What you need to do:
Your task is to repeat exactly the lines from the one with "Rendered at 1500 by 1125 pixels." through the end of the records, both included; please leave the pictures out.

Data to use:
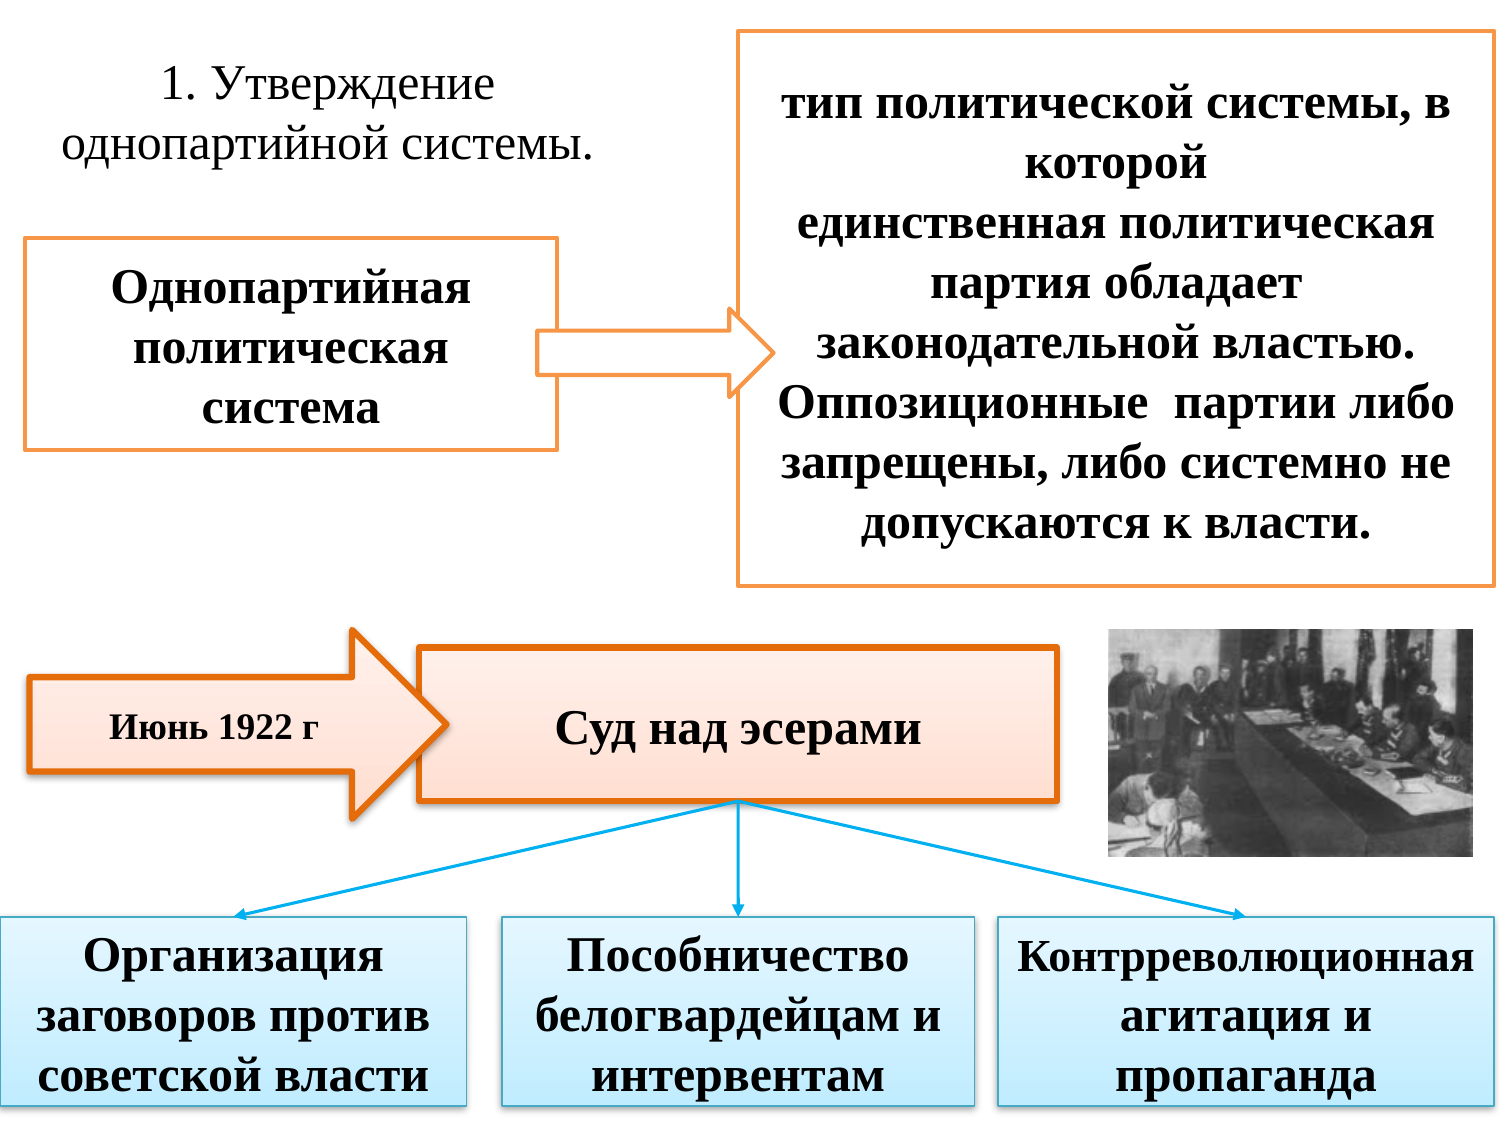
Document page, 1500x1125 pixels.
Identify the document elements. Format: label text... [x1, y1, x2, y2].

text_box Пособничество белогвардейцам и интервентам [501, 924, 975, 1107]
text_box Июнь 1922 г [28, 629, 448, 799]
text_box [737, 800, 1247, 917]
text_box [232, 800, 736, 917]
text_box Организация заговоров против советской власти [0, 916, 467, 1107]
text_box Суд над эсерами [418, 647, 1058, 799]
picture [1108, 629, 1474, 857]
text_box [535, 306, 776, 400]
text_box Контрреволюционная агитация и пропаганда [997, 916, 1495, 1107]
text_box тип политической системы, в которой единственная политическая партия обладает законодательной властью. Оппозиционные партии либо запрещены, либо системно не допускаются к власти. [736, 29, 1496, 588]
text_box Однопартийная политическая система [23, 236, 559, 452]
text_box 1. Утверждение однопартийной системы. [0, 0, 657, 222]
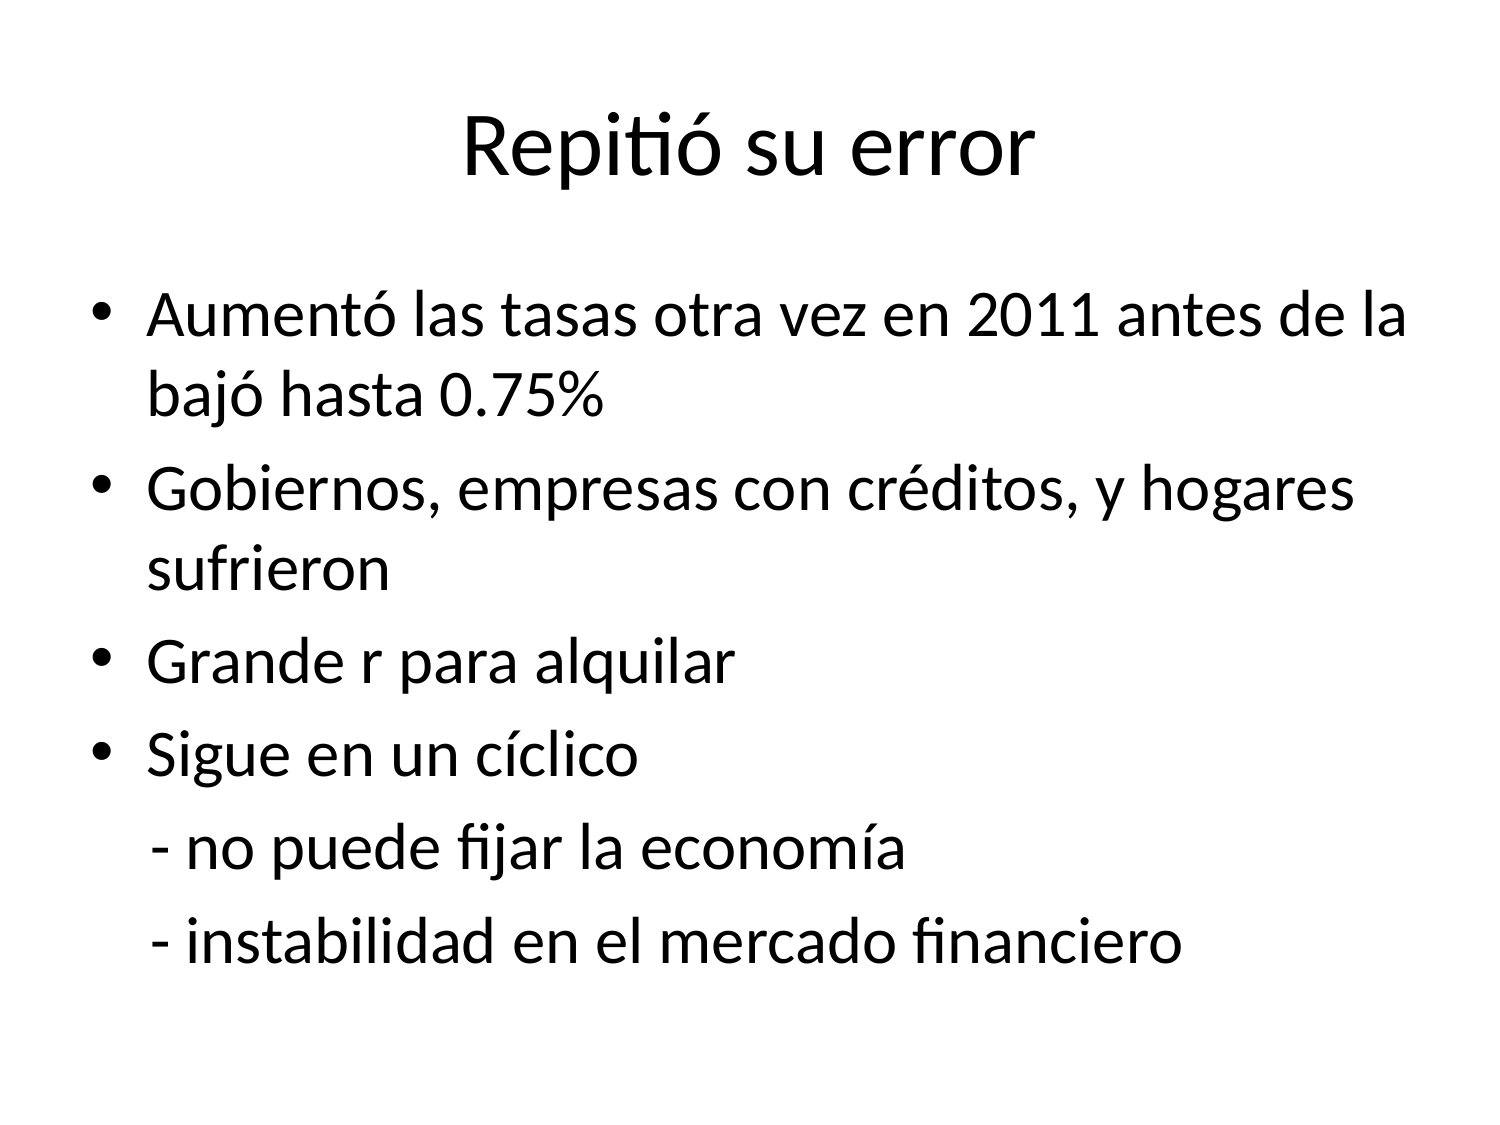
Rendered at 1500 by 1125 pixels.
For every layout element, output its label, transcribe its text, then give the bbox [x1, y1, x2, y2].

title Repitió su error [75, 45, 1425, 233]
list Aumentó las tasas otra vez en 2011 antes de la bajó hasta 0.75% Gobiernos, empresas con créditos, y hogares sufrieron Grande r para alquilar Sigue en un cíclico - no puede fijar la economía - instabilidad en el mercado financiero [75, 262, 1425, 1005]
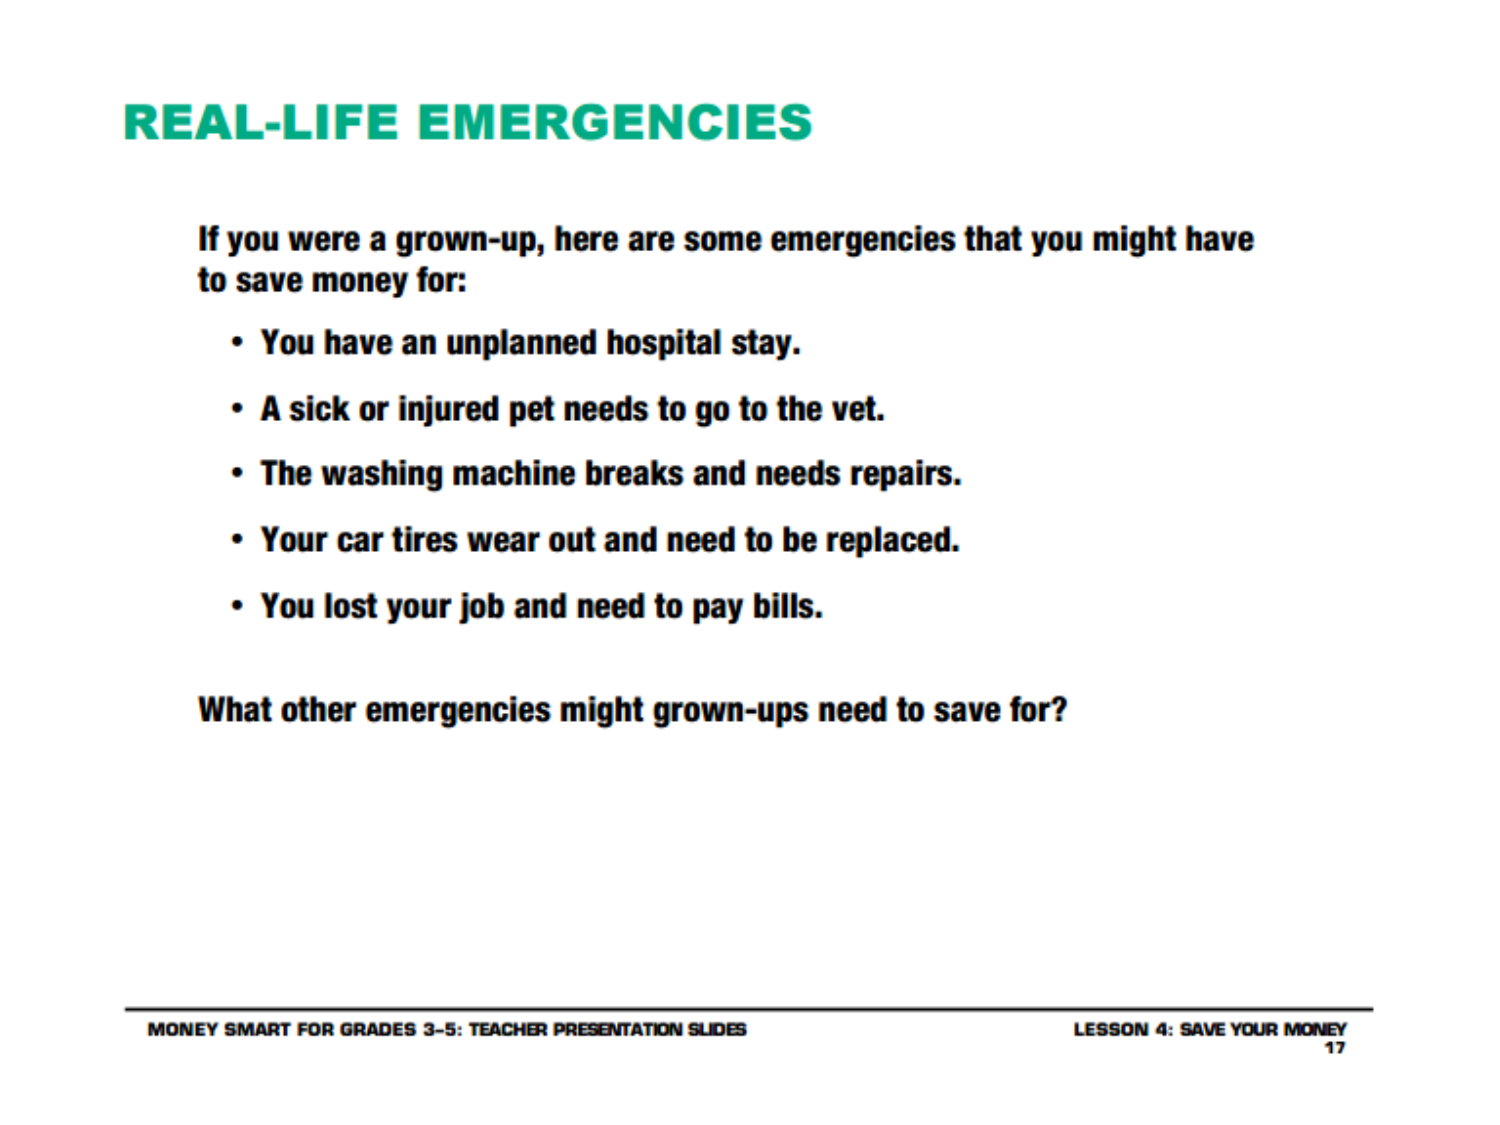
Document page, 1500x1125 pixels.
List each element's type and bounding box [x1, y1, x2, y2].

Problem solution:
Rendered at 1500 by 1125 pixels.
For every layout element, output its label, transcribe its text, then give the bbox [x1, y1, x2, y2].

title Repitió su error [75, 45, 1425, 233]
list Aumentó las tasas otra vez en 2011 antes de la bajó hasta 0.75% Gobiernos, empresas con créditos, y hogares sufrieron Grande r para alquilar Sigue en un cíclico - no puede fijar la economía - instabilidad en el mercado financiero [75, 262, 1425, 1005]
Document page, 1500x1125 pixels.
List each element's type and bounding box [x1, y1, x2, y2].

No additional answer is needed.